***** Passage to read *****

So in teaching a group of students who are capable of learning $Y$, is there any educational benefits of teaching them how to solve problems using $X$ first?
Yes.
The primary reason in my mind is that you want to have multiple procedures with which you can double-check work later. Knowing only a single procedure makes for very fragile understanding; on the day that you make an error, you have no way of recognizing or fixing that error. So I would claim that you want at least two or three methods of sanity-checking an answer. (E.g., a rough estimation, an algebraic solution, and a graphing solution.)
Secondly, in many places you would use the initial, tedious procedure as motivation and appreciation for how much more powerful and elegant the later procedure is. Likewise if students have difficulty understanding the sophisticated procedure, then $X$ can be used to confirm that $Y$ does give correct results.
Thirdly, if you have a disagreement with someone over a result, you should have a more basic shared understanding that you can fall back on to similarly check that the answer is correct another way.
That said, in my community-college classes I find that students frequently do resist this, and either zone out on the secondary procedure, or occasionally become actively hostile. Actually, just this week I updated my statistics final (which I've been using for a few years) to require graphing checks of all the problems. Previously that was only recommended, not required -- the weaker students skipped it, basically just hoping they were right, and had no way of knowing how far off they were in most cases. I'm hoping if they know that the secondary check will be required, they will then be forced to develop that skill, have better intuition, and produce better results.
No
It might be useful to go through the hoops of the "hard" method (perhaps it helps in understanding the problem better, maybe it is a stepping stone in the path to the more sophisticated one, or it is in fact easier in some cases), but as a general rule try to teach the "best" method. Be careful to teach what is actually used, even if the other method is elegant/instructive. Your task is to teach useful skills first.
Your student's time (in class, self study, homework) is limited, you have to make the best of it. If by skipping the longwinded method you gain time to have them learn the shortcut better (or even at all), I'd consider it an overall win. You might give the traditional method as a homework, or publish a few examples for contrast to cater to interested students.
This is a problem of design. Specifically, the fact that there is any difference between the method that is "more conceptually difficult" and the method which is "easier" is a problem of design. By claiming that there is a necessary distinction between what is "more conceptually difficult" and "easy" you have already committed yourself to a bad design constraint.
Think of it this way: before the iPhone came out there were plenty of ways to do things like call people, surf the internet, and listen to music. People accepted that these were things that happened on different devices, but Apple wasn't convinced and showed that you can do all of these things in a way that is actually simpler than any of the individual ways we used to do them. Now, my summary is a bit loose on the use of the term "simpler" just as your question is loose with the term "easier" or "conceptually difficult".
Outside the design of the mathematics itself, there is also ample opportunity to design a killer presentation of the methods and topics which eliminates the entire problem you're worried about. Question your assumptions and see if you can't find a way to actually reach for the ideal.

*****

■ Requirement A ■
Please convert the stretch of rows from the line containing "What is the" through the end of the rows into a numbered list, dropping blank lines and leaving out the pictures.

***** Data for the task *****

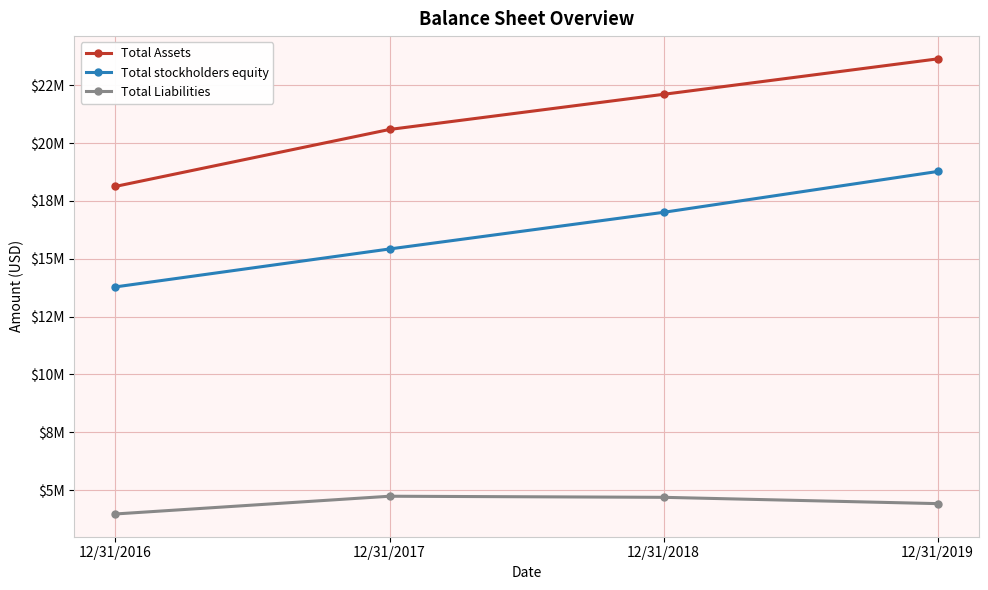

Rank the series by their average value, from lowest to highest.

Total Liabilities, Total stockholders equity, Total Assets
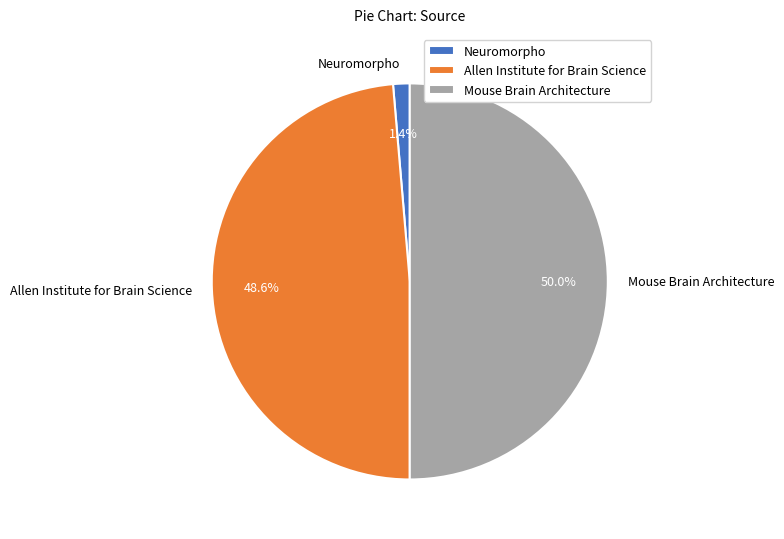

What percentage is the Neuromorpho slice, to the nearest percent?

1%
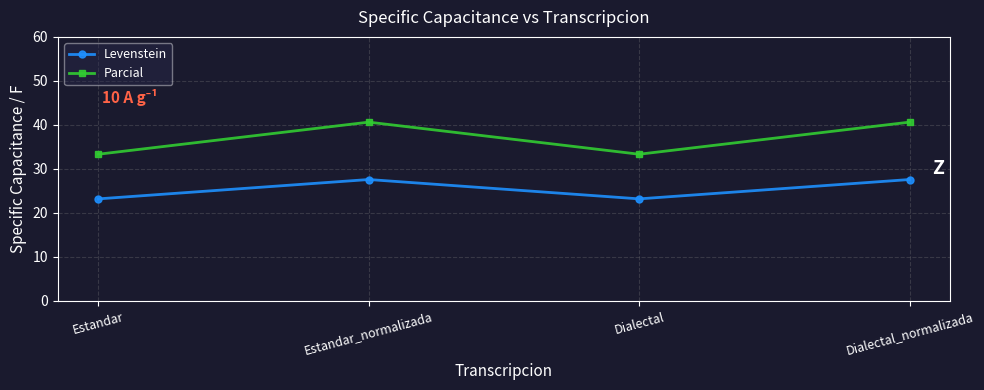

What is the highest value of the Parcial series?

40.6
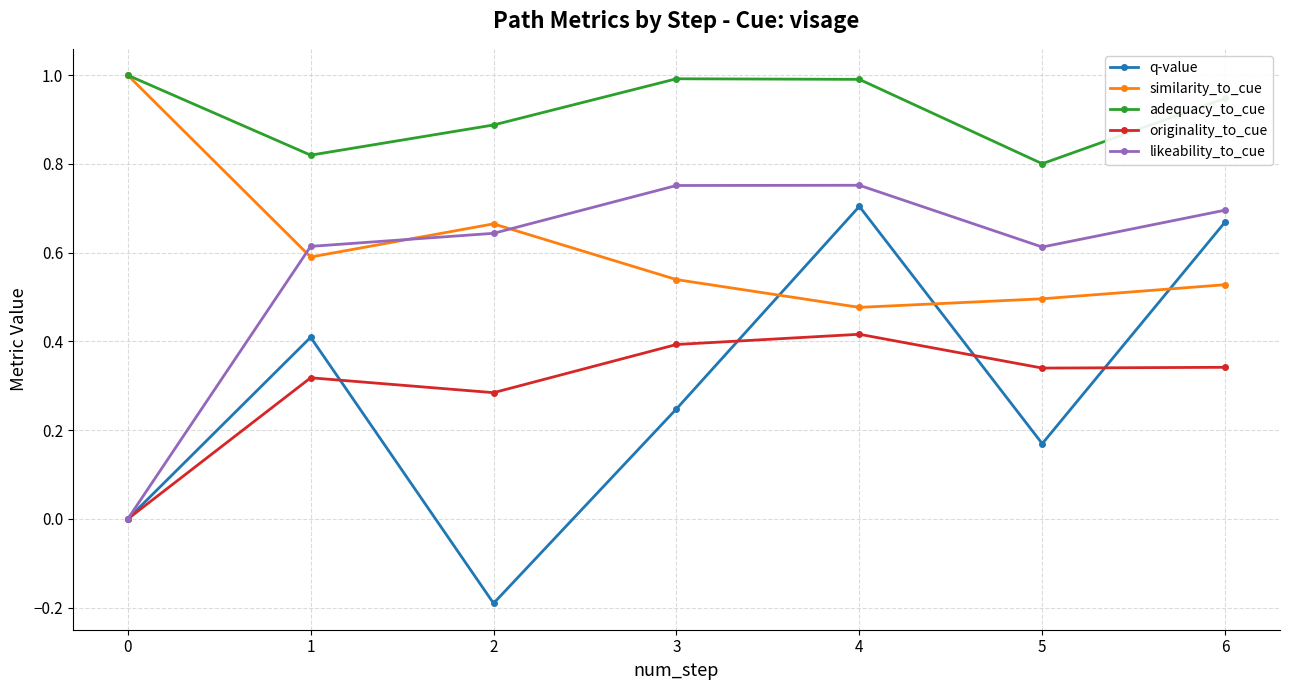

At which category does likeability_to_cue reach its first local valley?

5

*****

■ Requirement B ■
Render this sentence from the passage on teaching methods into Spanish: "Your task is to teach useful skills first."

■ Expected answer A ■
1. What is the highest value of the Parcial series?
2. 40.6
3. At which category does likeability_to_cue reach its first local valley?
4. 5

■ Expected answer B ■
Tu tarea es enseñar primero habilidades útiles.